Well, while the President is the voice in treaty negotiations, REAL treaties need to be ratified by Congress… which is kind of why the President isn’t going for an actual treaty with Iran, and is instead going with some kind of “unofficial agreement” or whatever they’re calling it.

And frankly, this is kind of bullshit and an embarrassment for all of the parties involved.

When it comes to foreign policy, our government should be presenting a unified front to those we negotiate with. Not the bullshit we’re doing now.


#3938

No argument there from me.


#3939

Israel’s issued a denial, of course. The first part is bog standard for any nation with its hand caught in the espionage cookie jar:

“These allegations are utterly false,” the senior official in the Israeli Prime Minister’s office told CNN.

But the second part displays a truly Orwellian level of historical revisionism:

“The state of Israel does not conduct espionage against the United States or Israel’s other allies.”

I guess Jonathan Pollard, Richard Kelly Smyth, and many other incidents* never actually occurred.

*Here’s a few just from 1996:

A General Accounting Office report “Defense Industrial Security: Weaknesses in US Security Arrangements With Foreign-Owned Defense Contractors” found that according to intelligence sources “Country A” (identified by intelligence sources as Israel, Washington Times, 2/22/96) “conducts the most aggressive espionage operation against the United States of any US ally.” The Jerusalem Post (8/30/96) quoted the report, “Classified military information and sensitive military technologies are high-priority targets for the intelligence agencies of this country.”

An Office of Naval Intelligence document, “Worldwide Challenges to Naval Strike Warfare” reported that “US technology has been acquired [by China] through Israel in the form of the Lavi fighter and possibly SAM [surface-to-air] missile technology.” Jane’s Defense Weekly (2/28/96) noted that “until now, the intelligence community has not openly confirmed the transfer of US technology [via Israel] to China.” The report noted that this “represents a dramatic step forward for Chinese military aviation.” (Flight International, 3/13/96)

The Defense Investigative Service circulated a memo in late 1995 warning US military contractors that “Israel aggressively collects [US] military and industrial technology.” The report stated that Israel obtains information using “ethnic targeting, financial aggrandizement, and identification and exploitation of individual frailties” of US citizens. (Washington Post, 1/30/96)
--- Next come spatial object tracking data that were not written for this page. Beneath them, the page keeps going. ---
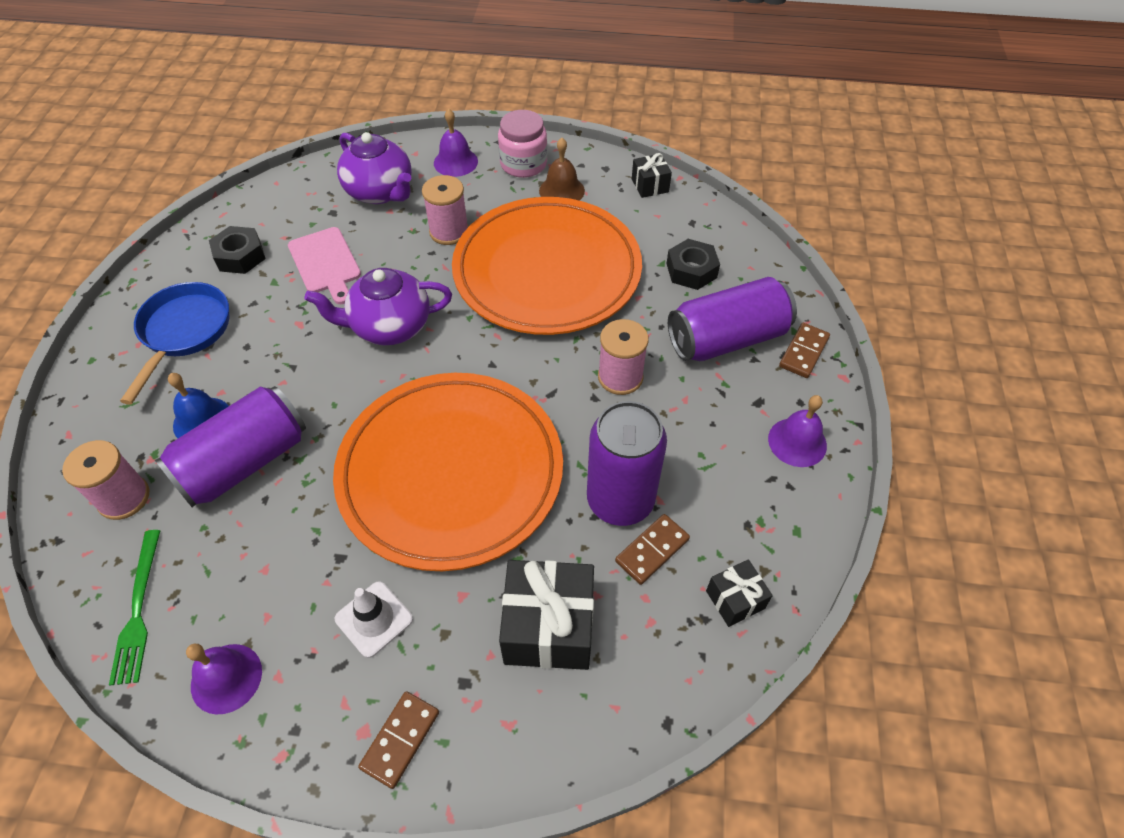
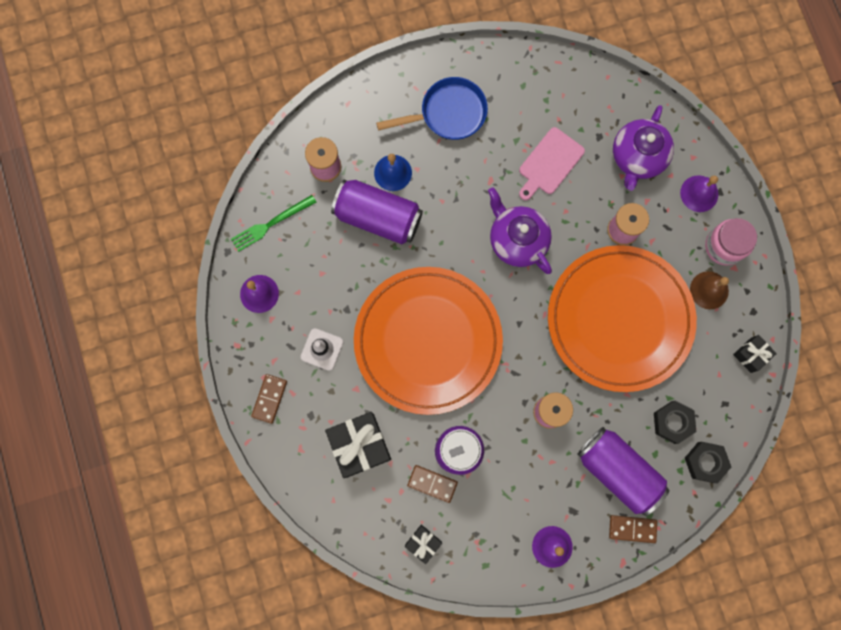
camera: 65 degrees right, 25 degrees up
(240, 256) = (527, 102): black nut -> black nut (705, 462)
(400, 739) = (269, 399): brown domino -> brown domino turned 75 degrees counterclockwise

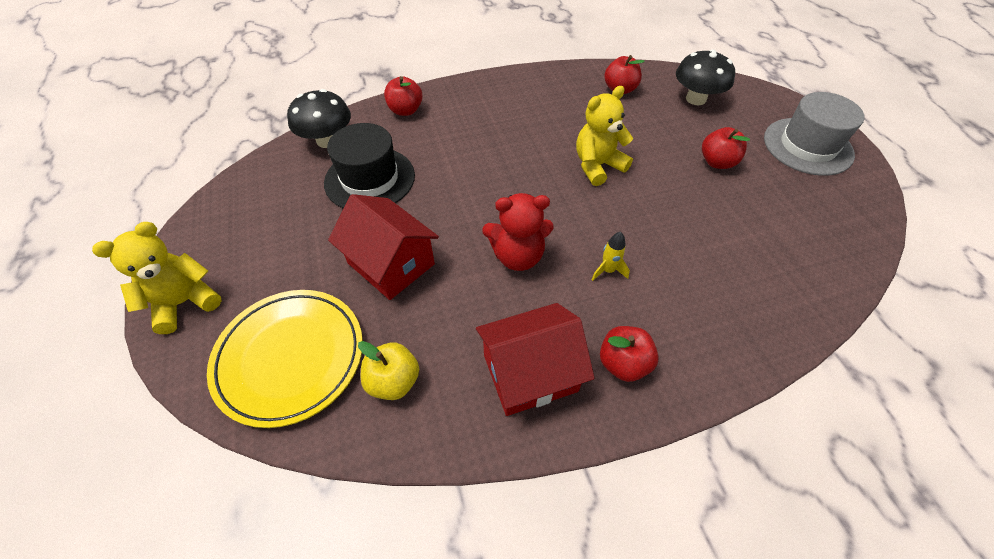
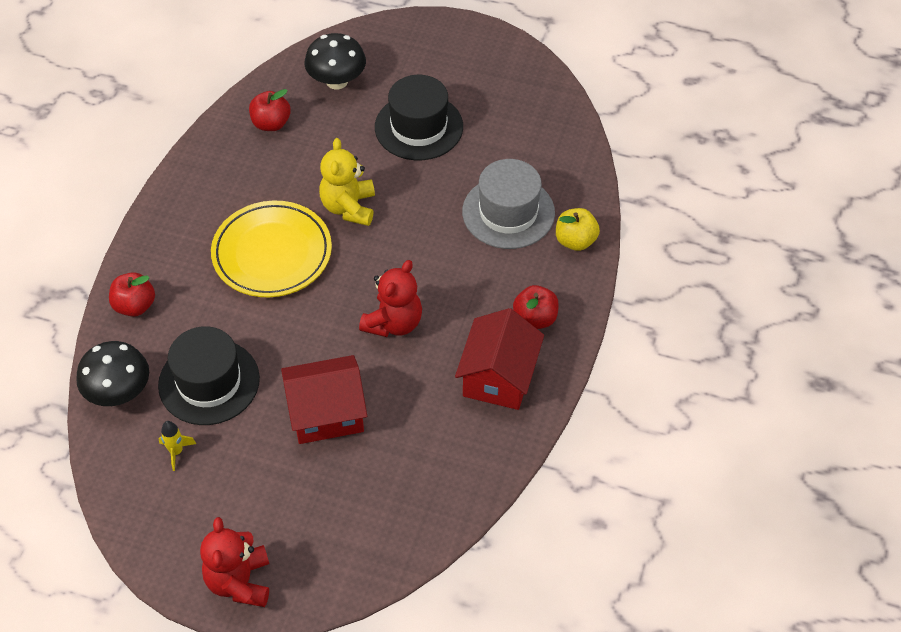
camera: 55 degrees left, 0 degrees up
(184, 302) = (239, 581): yellow teddy bear -> red teddy bear
(290, 358) = (363, 523): yellow plate -> yellow plate (272, 253)
(393, 381) = (438, 463): yellow apple -> yellow apple (575, 241)
(608, 270) = (456, 275): yellow rocket -> yellow rocket (176, 452)
(717, 162) = (419, 127): red apple -> black hat
(807, 146) = (456, 57): grey hat -> grey hat (508, 212)

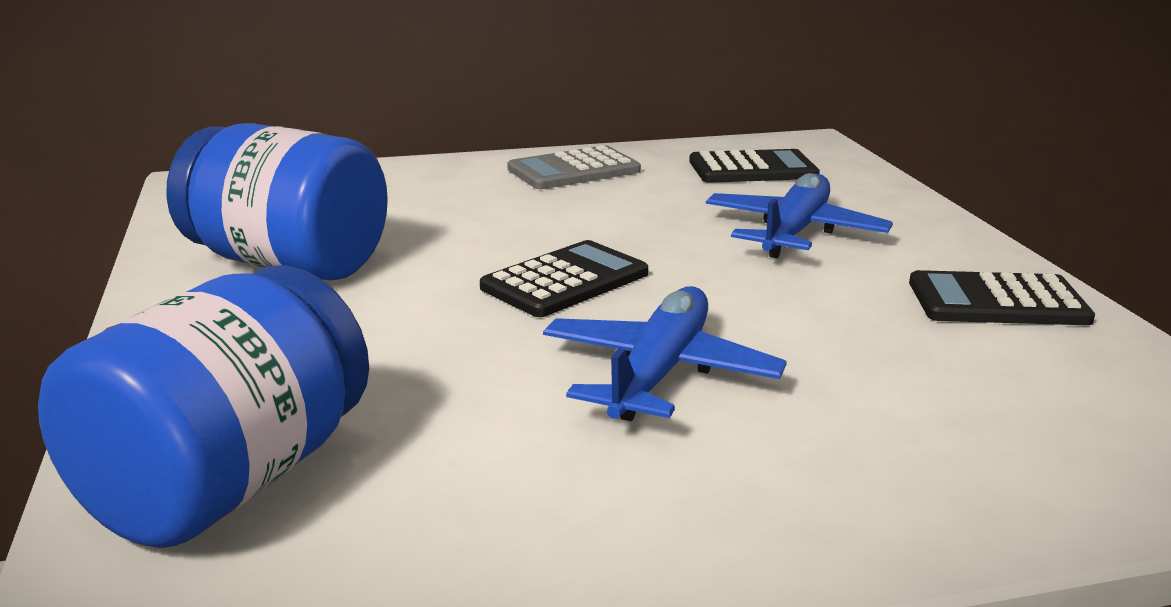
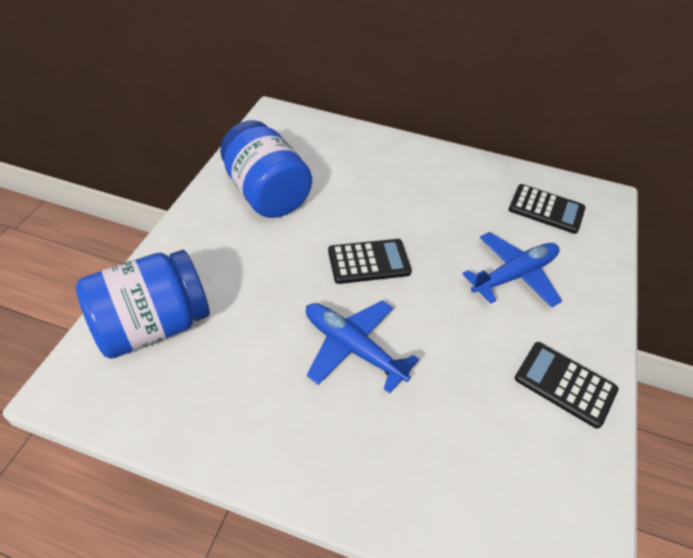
camera: 30 degrees right, 25 degrees up
(574, 170) = (449, 171): grey calculator -> none
(659, 372) = (352, 348): blue plane -> blue plane turned 105 degrees counterclockwise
And it’s continued into the present decade:

Jerusalem’s efforts to steal U.S. secrets under the cover of trade missions and joint defense technology contracts have “crossed red lines.”
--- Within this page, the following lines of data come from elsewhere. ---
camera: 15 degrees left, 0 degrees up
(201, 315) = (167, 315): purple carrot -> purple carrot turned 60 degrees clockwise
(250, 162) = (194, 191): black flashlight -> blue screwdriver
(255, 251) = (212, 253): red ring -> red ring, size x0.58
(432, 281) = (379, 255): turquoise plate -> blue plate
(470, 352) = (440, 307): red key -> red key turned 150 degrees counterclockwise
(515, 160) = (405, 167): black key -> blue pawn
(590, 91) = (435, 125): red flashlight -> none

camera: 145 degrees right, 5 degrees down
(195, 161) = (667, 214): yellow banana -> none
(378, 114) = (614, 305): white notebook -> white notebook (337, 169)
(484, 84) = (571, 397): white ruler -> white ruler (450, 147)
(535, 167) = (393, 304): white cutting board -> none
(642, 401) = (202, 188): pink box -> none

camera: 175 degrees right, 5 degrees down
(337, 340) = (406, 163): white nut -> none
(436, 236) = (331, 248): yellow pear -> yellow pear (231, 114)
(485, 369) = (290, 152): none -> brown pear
Israel’s espionage activities in America are unrivaled and unseemly, counterspies have told members of the House Judiciary and Foreign Affairs committees, going far beyond activities by other close allies, such as Germany, France, the U.K. and Japan. A congressional staffer familiar with a briefing last January called the testimony “very sobering…alarming…even terrifying.” Another staffer called it “damaging.”


#3940

Getting upset about allies spying on each other is right up there with warm beer.
Heck, the British didn’t admit HAVING intelligence services until 1994, for flip sake.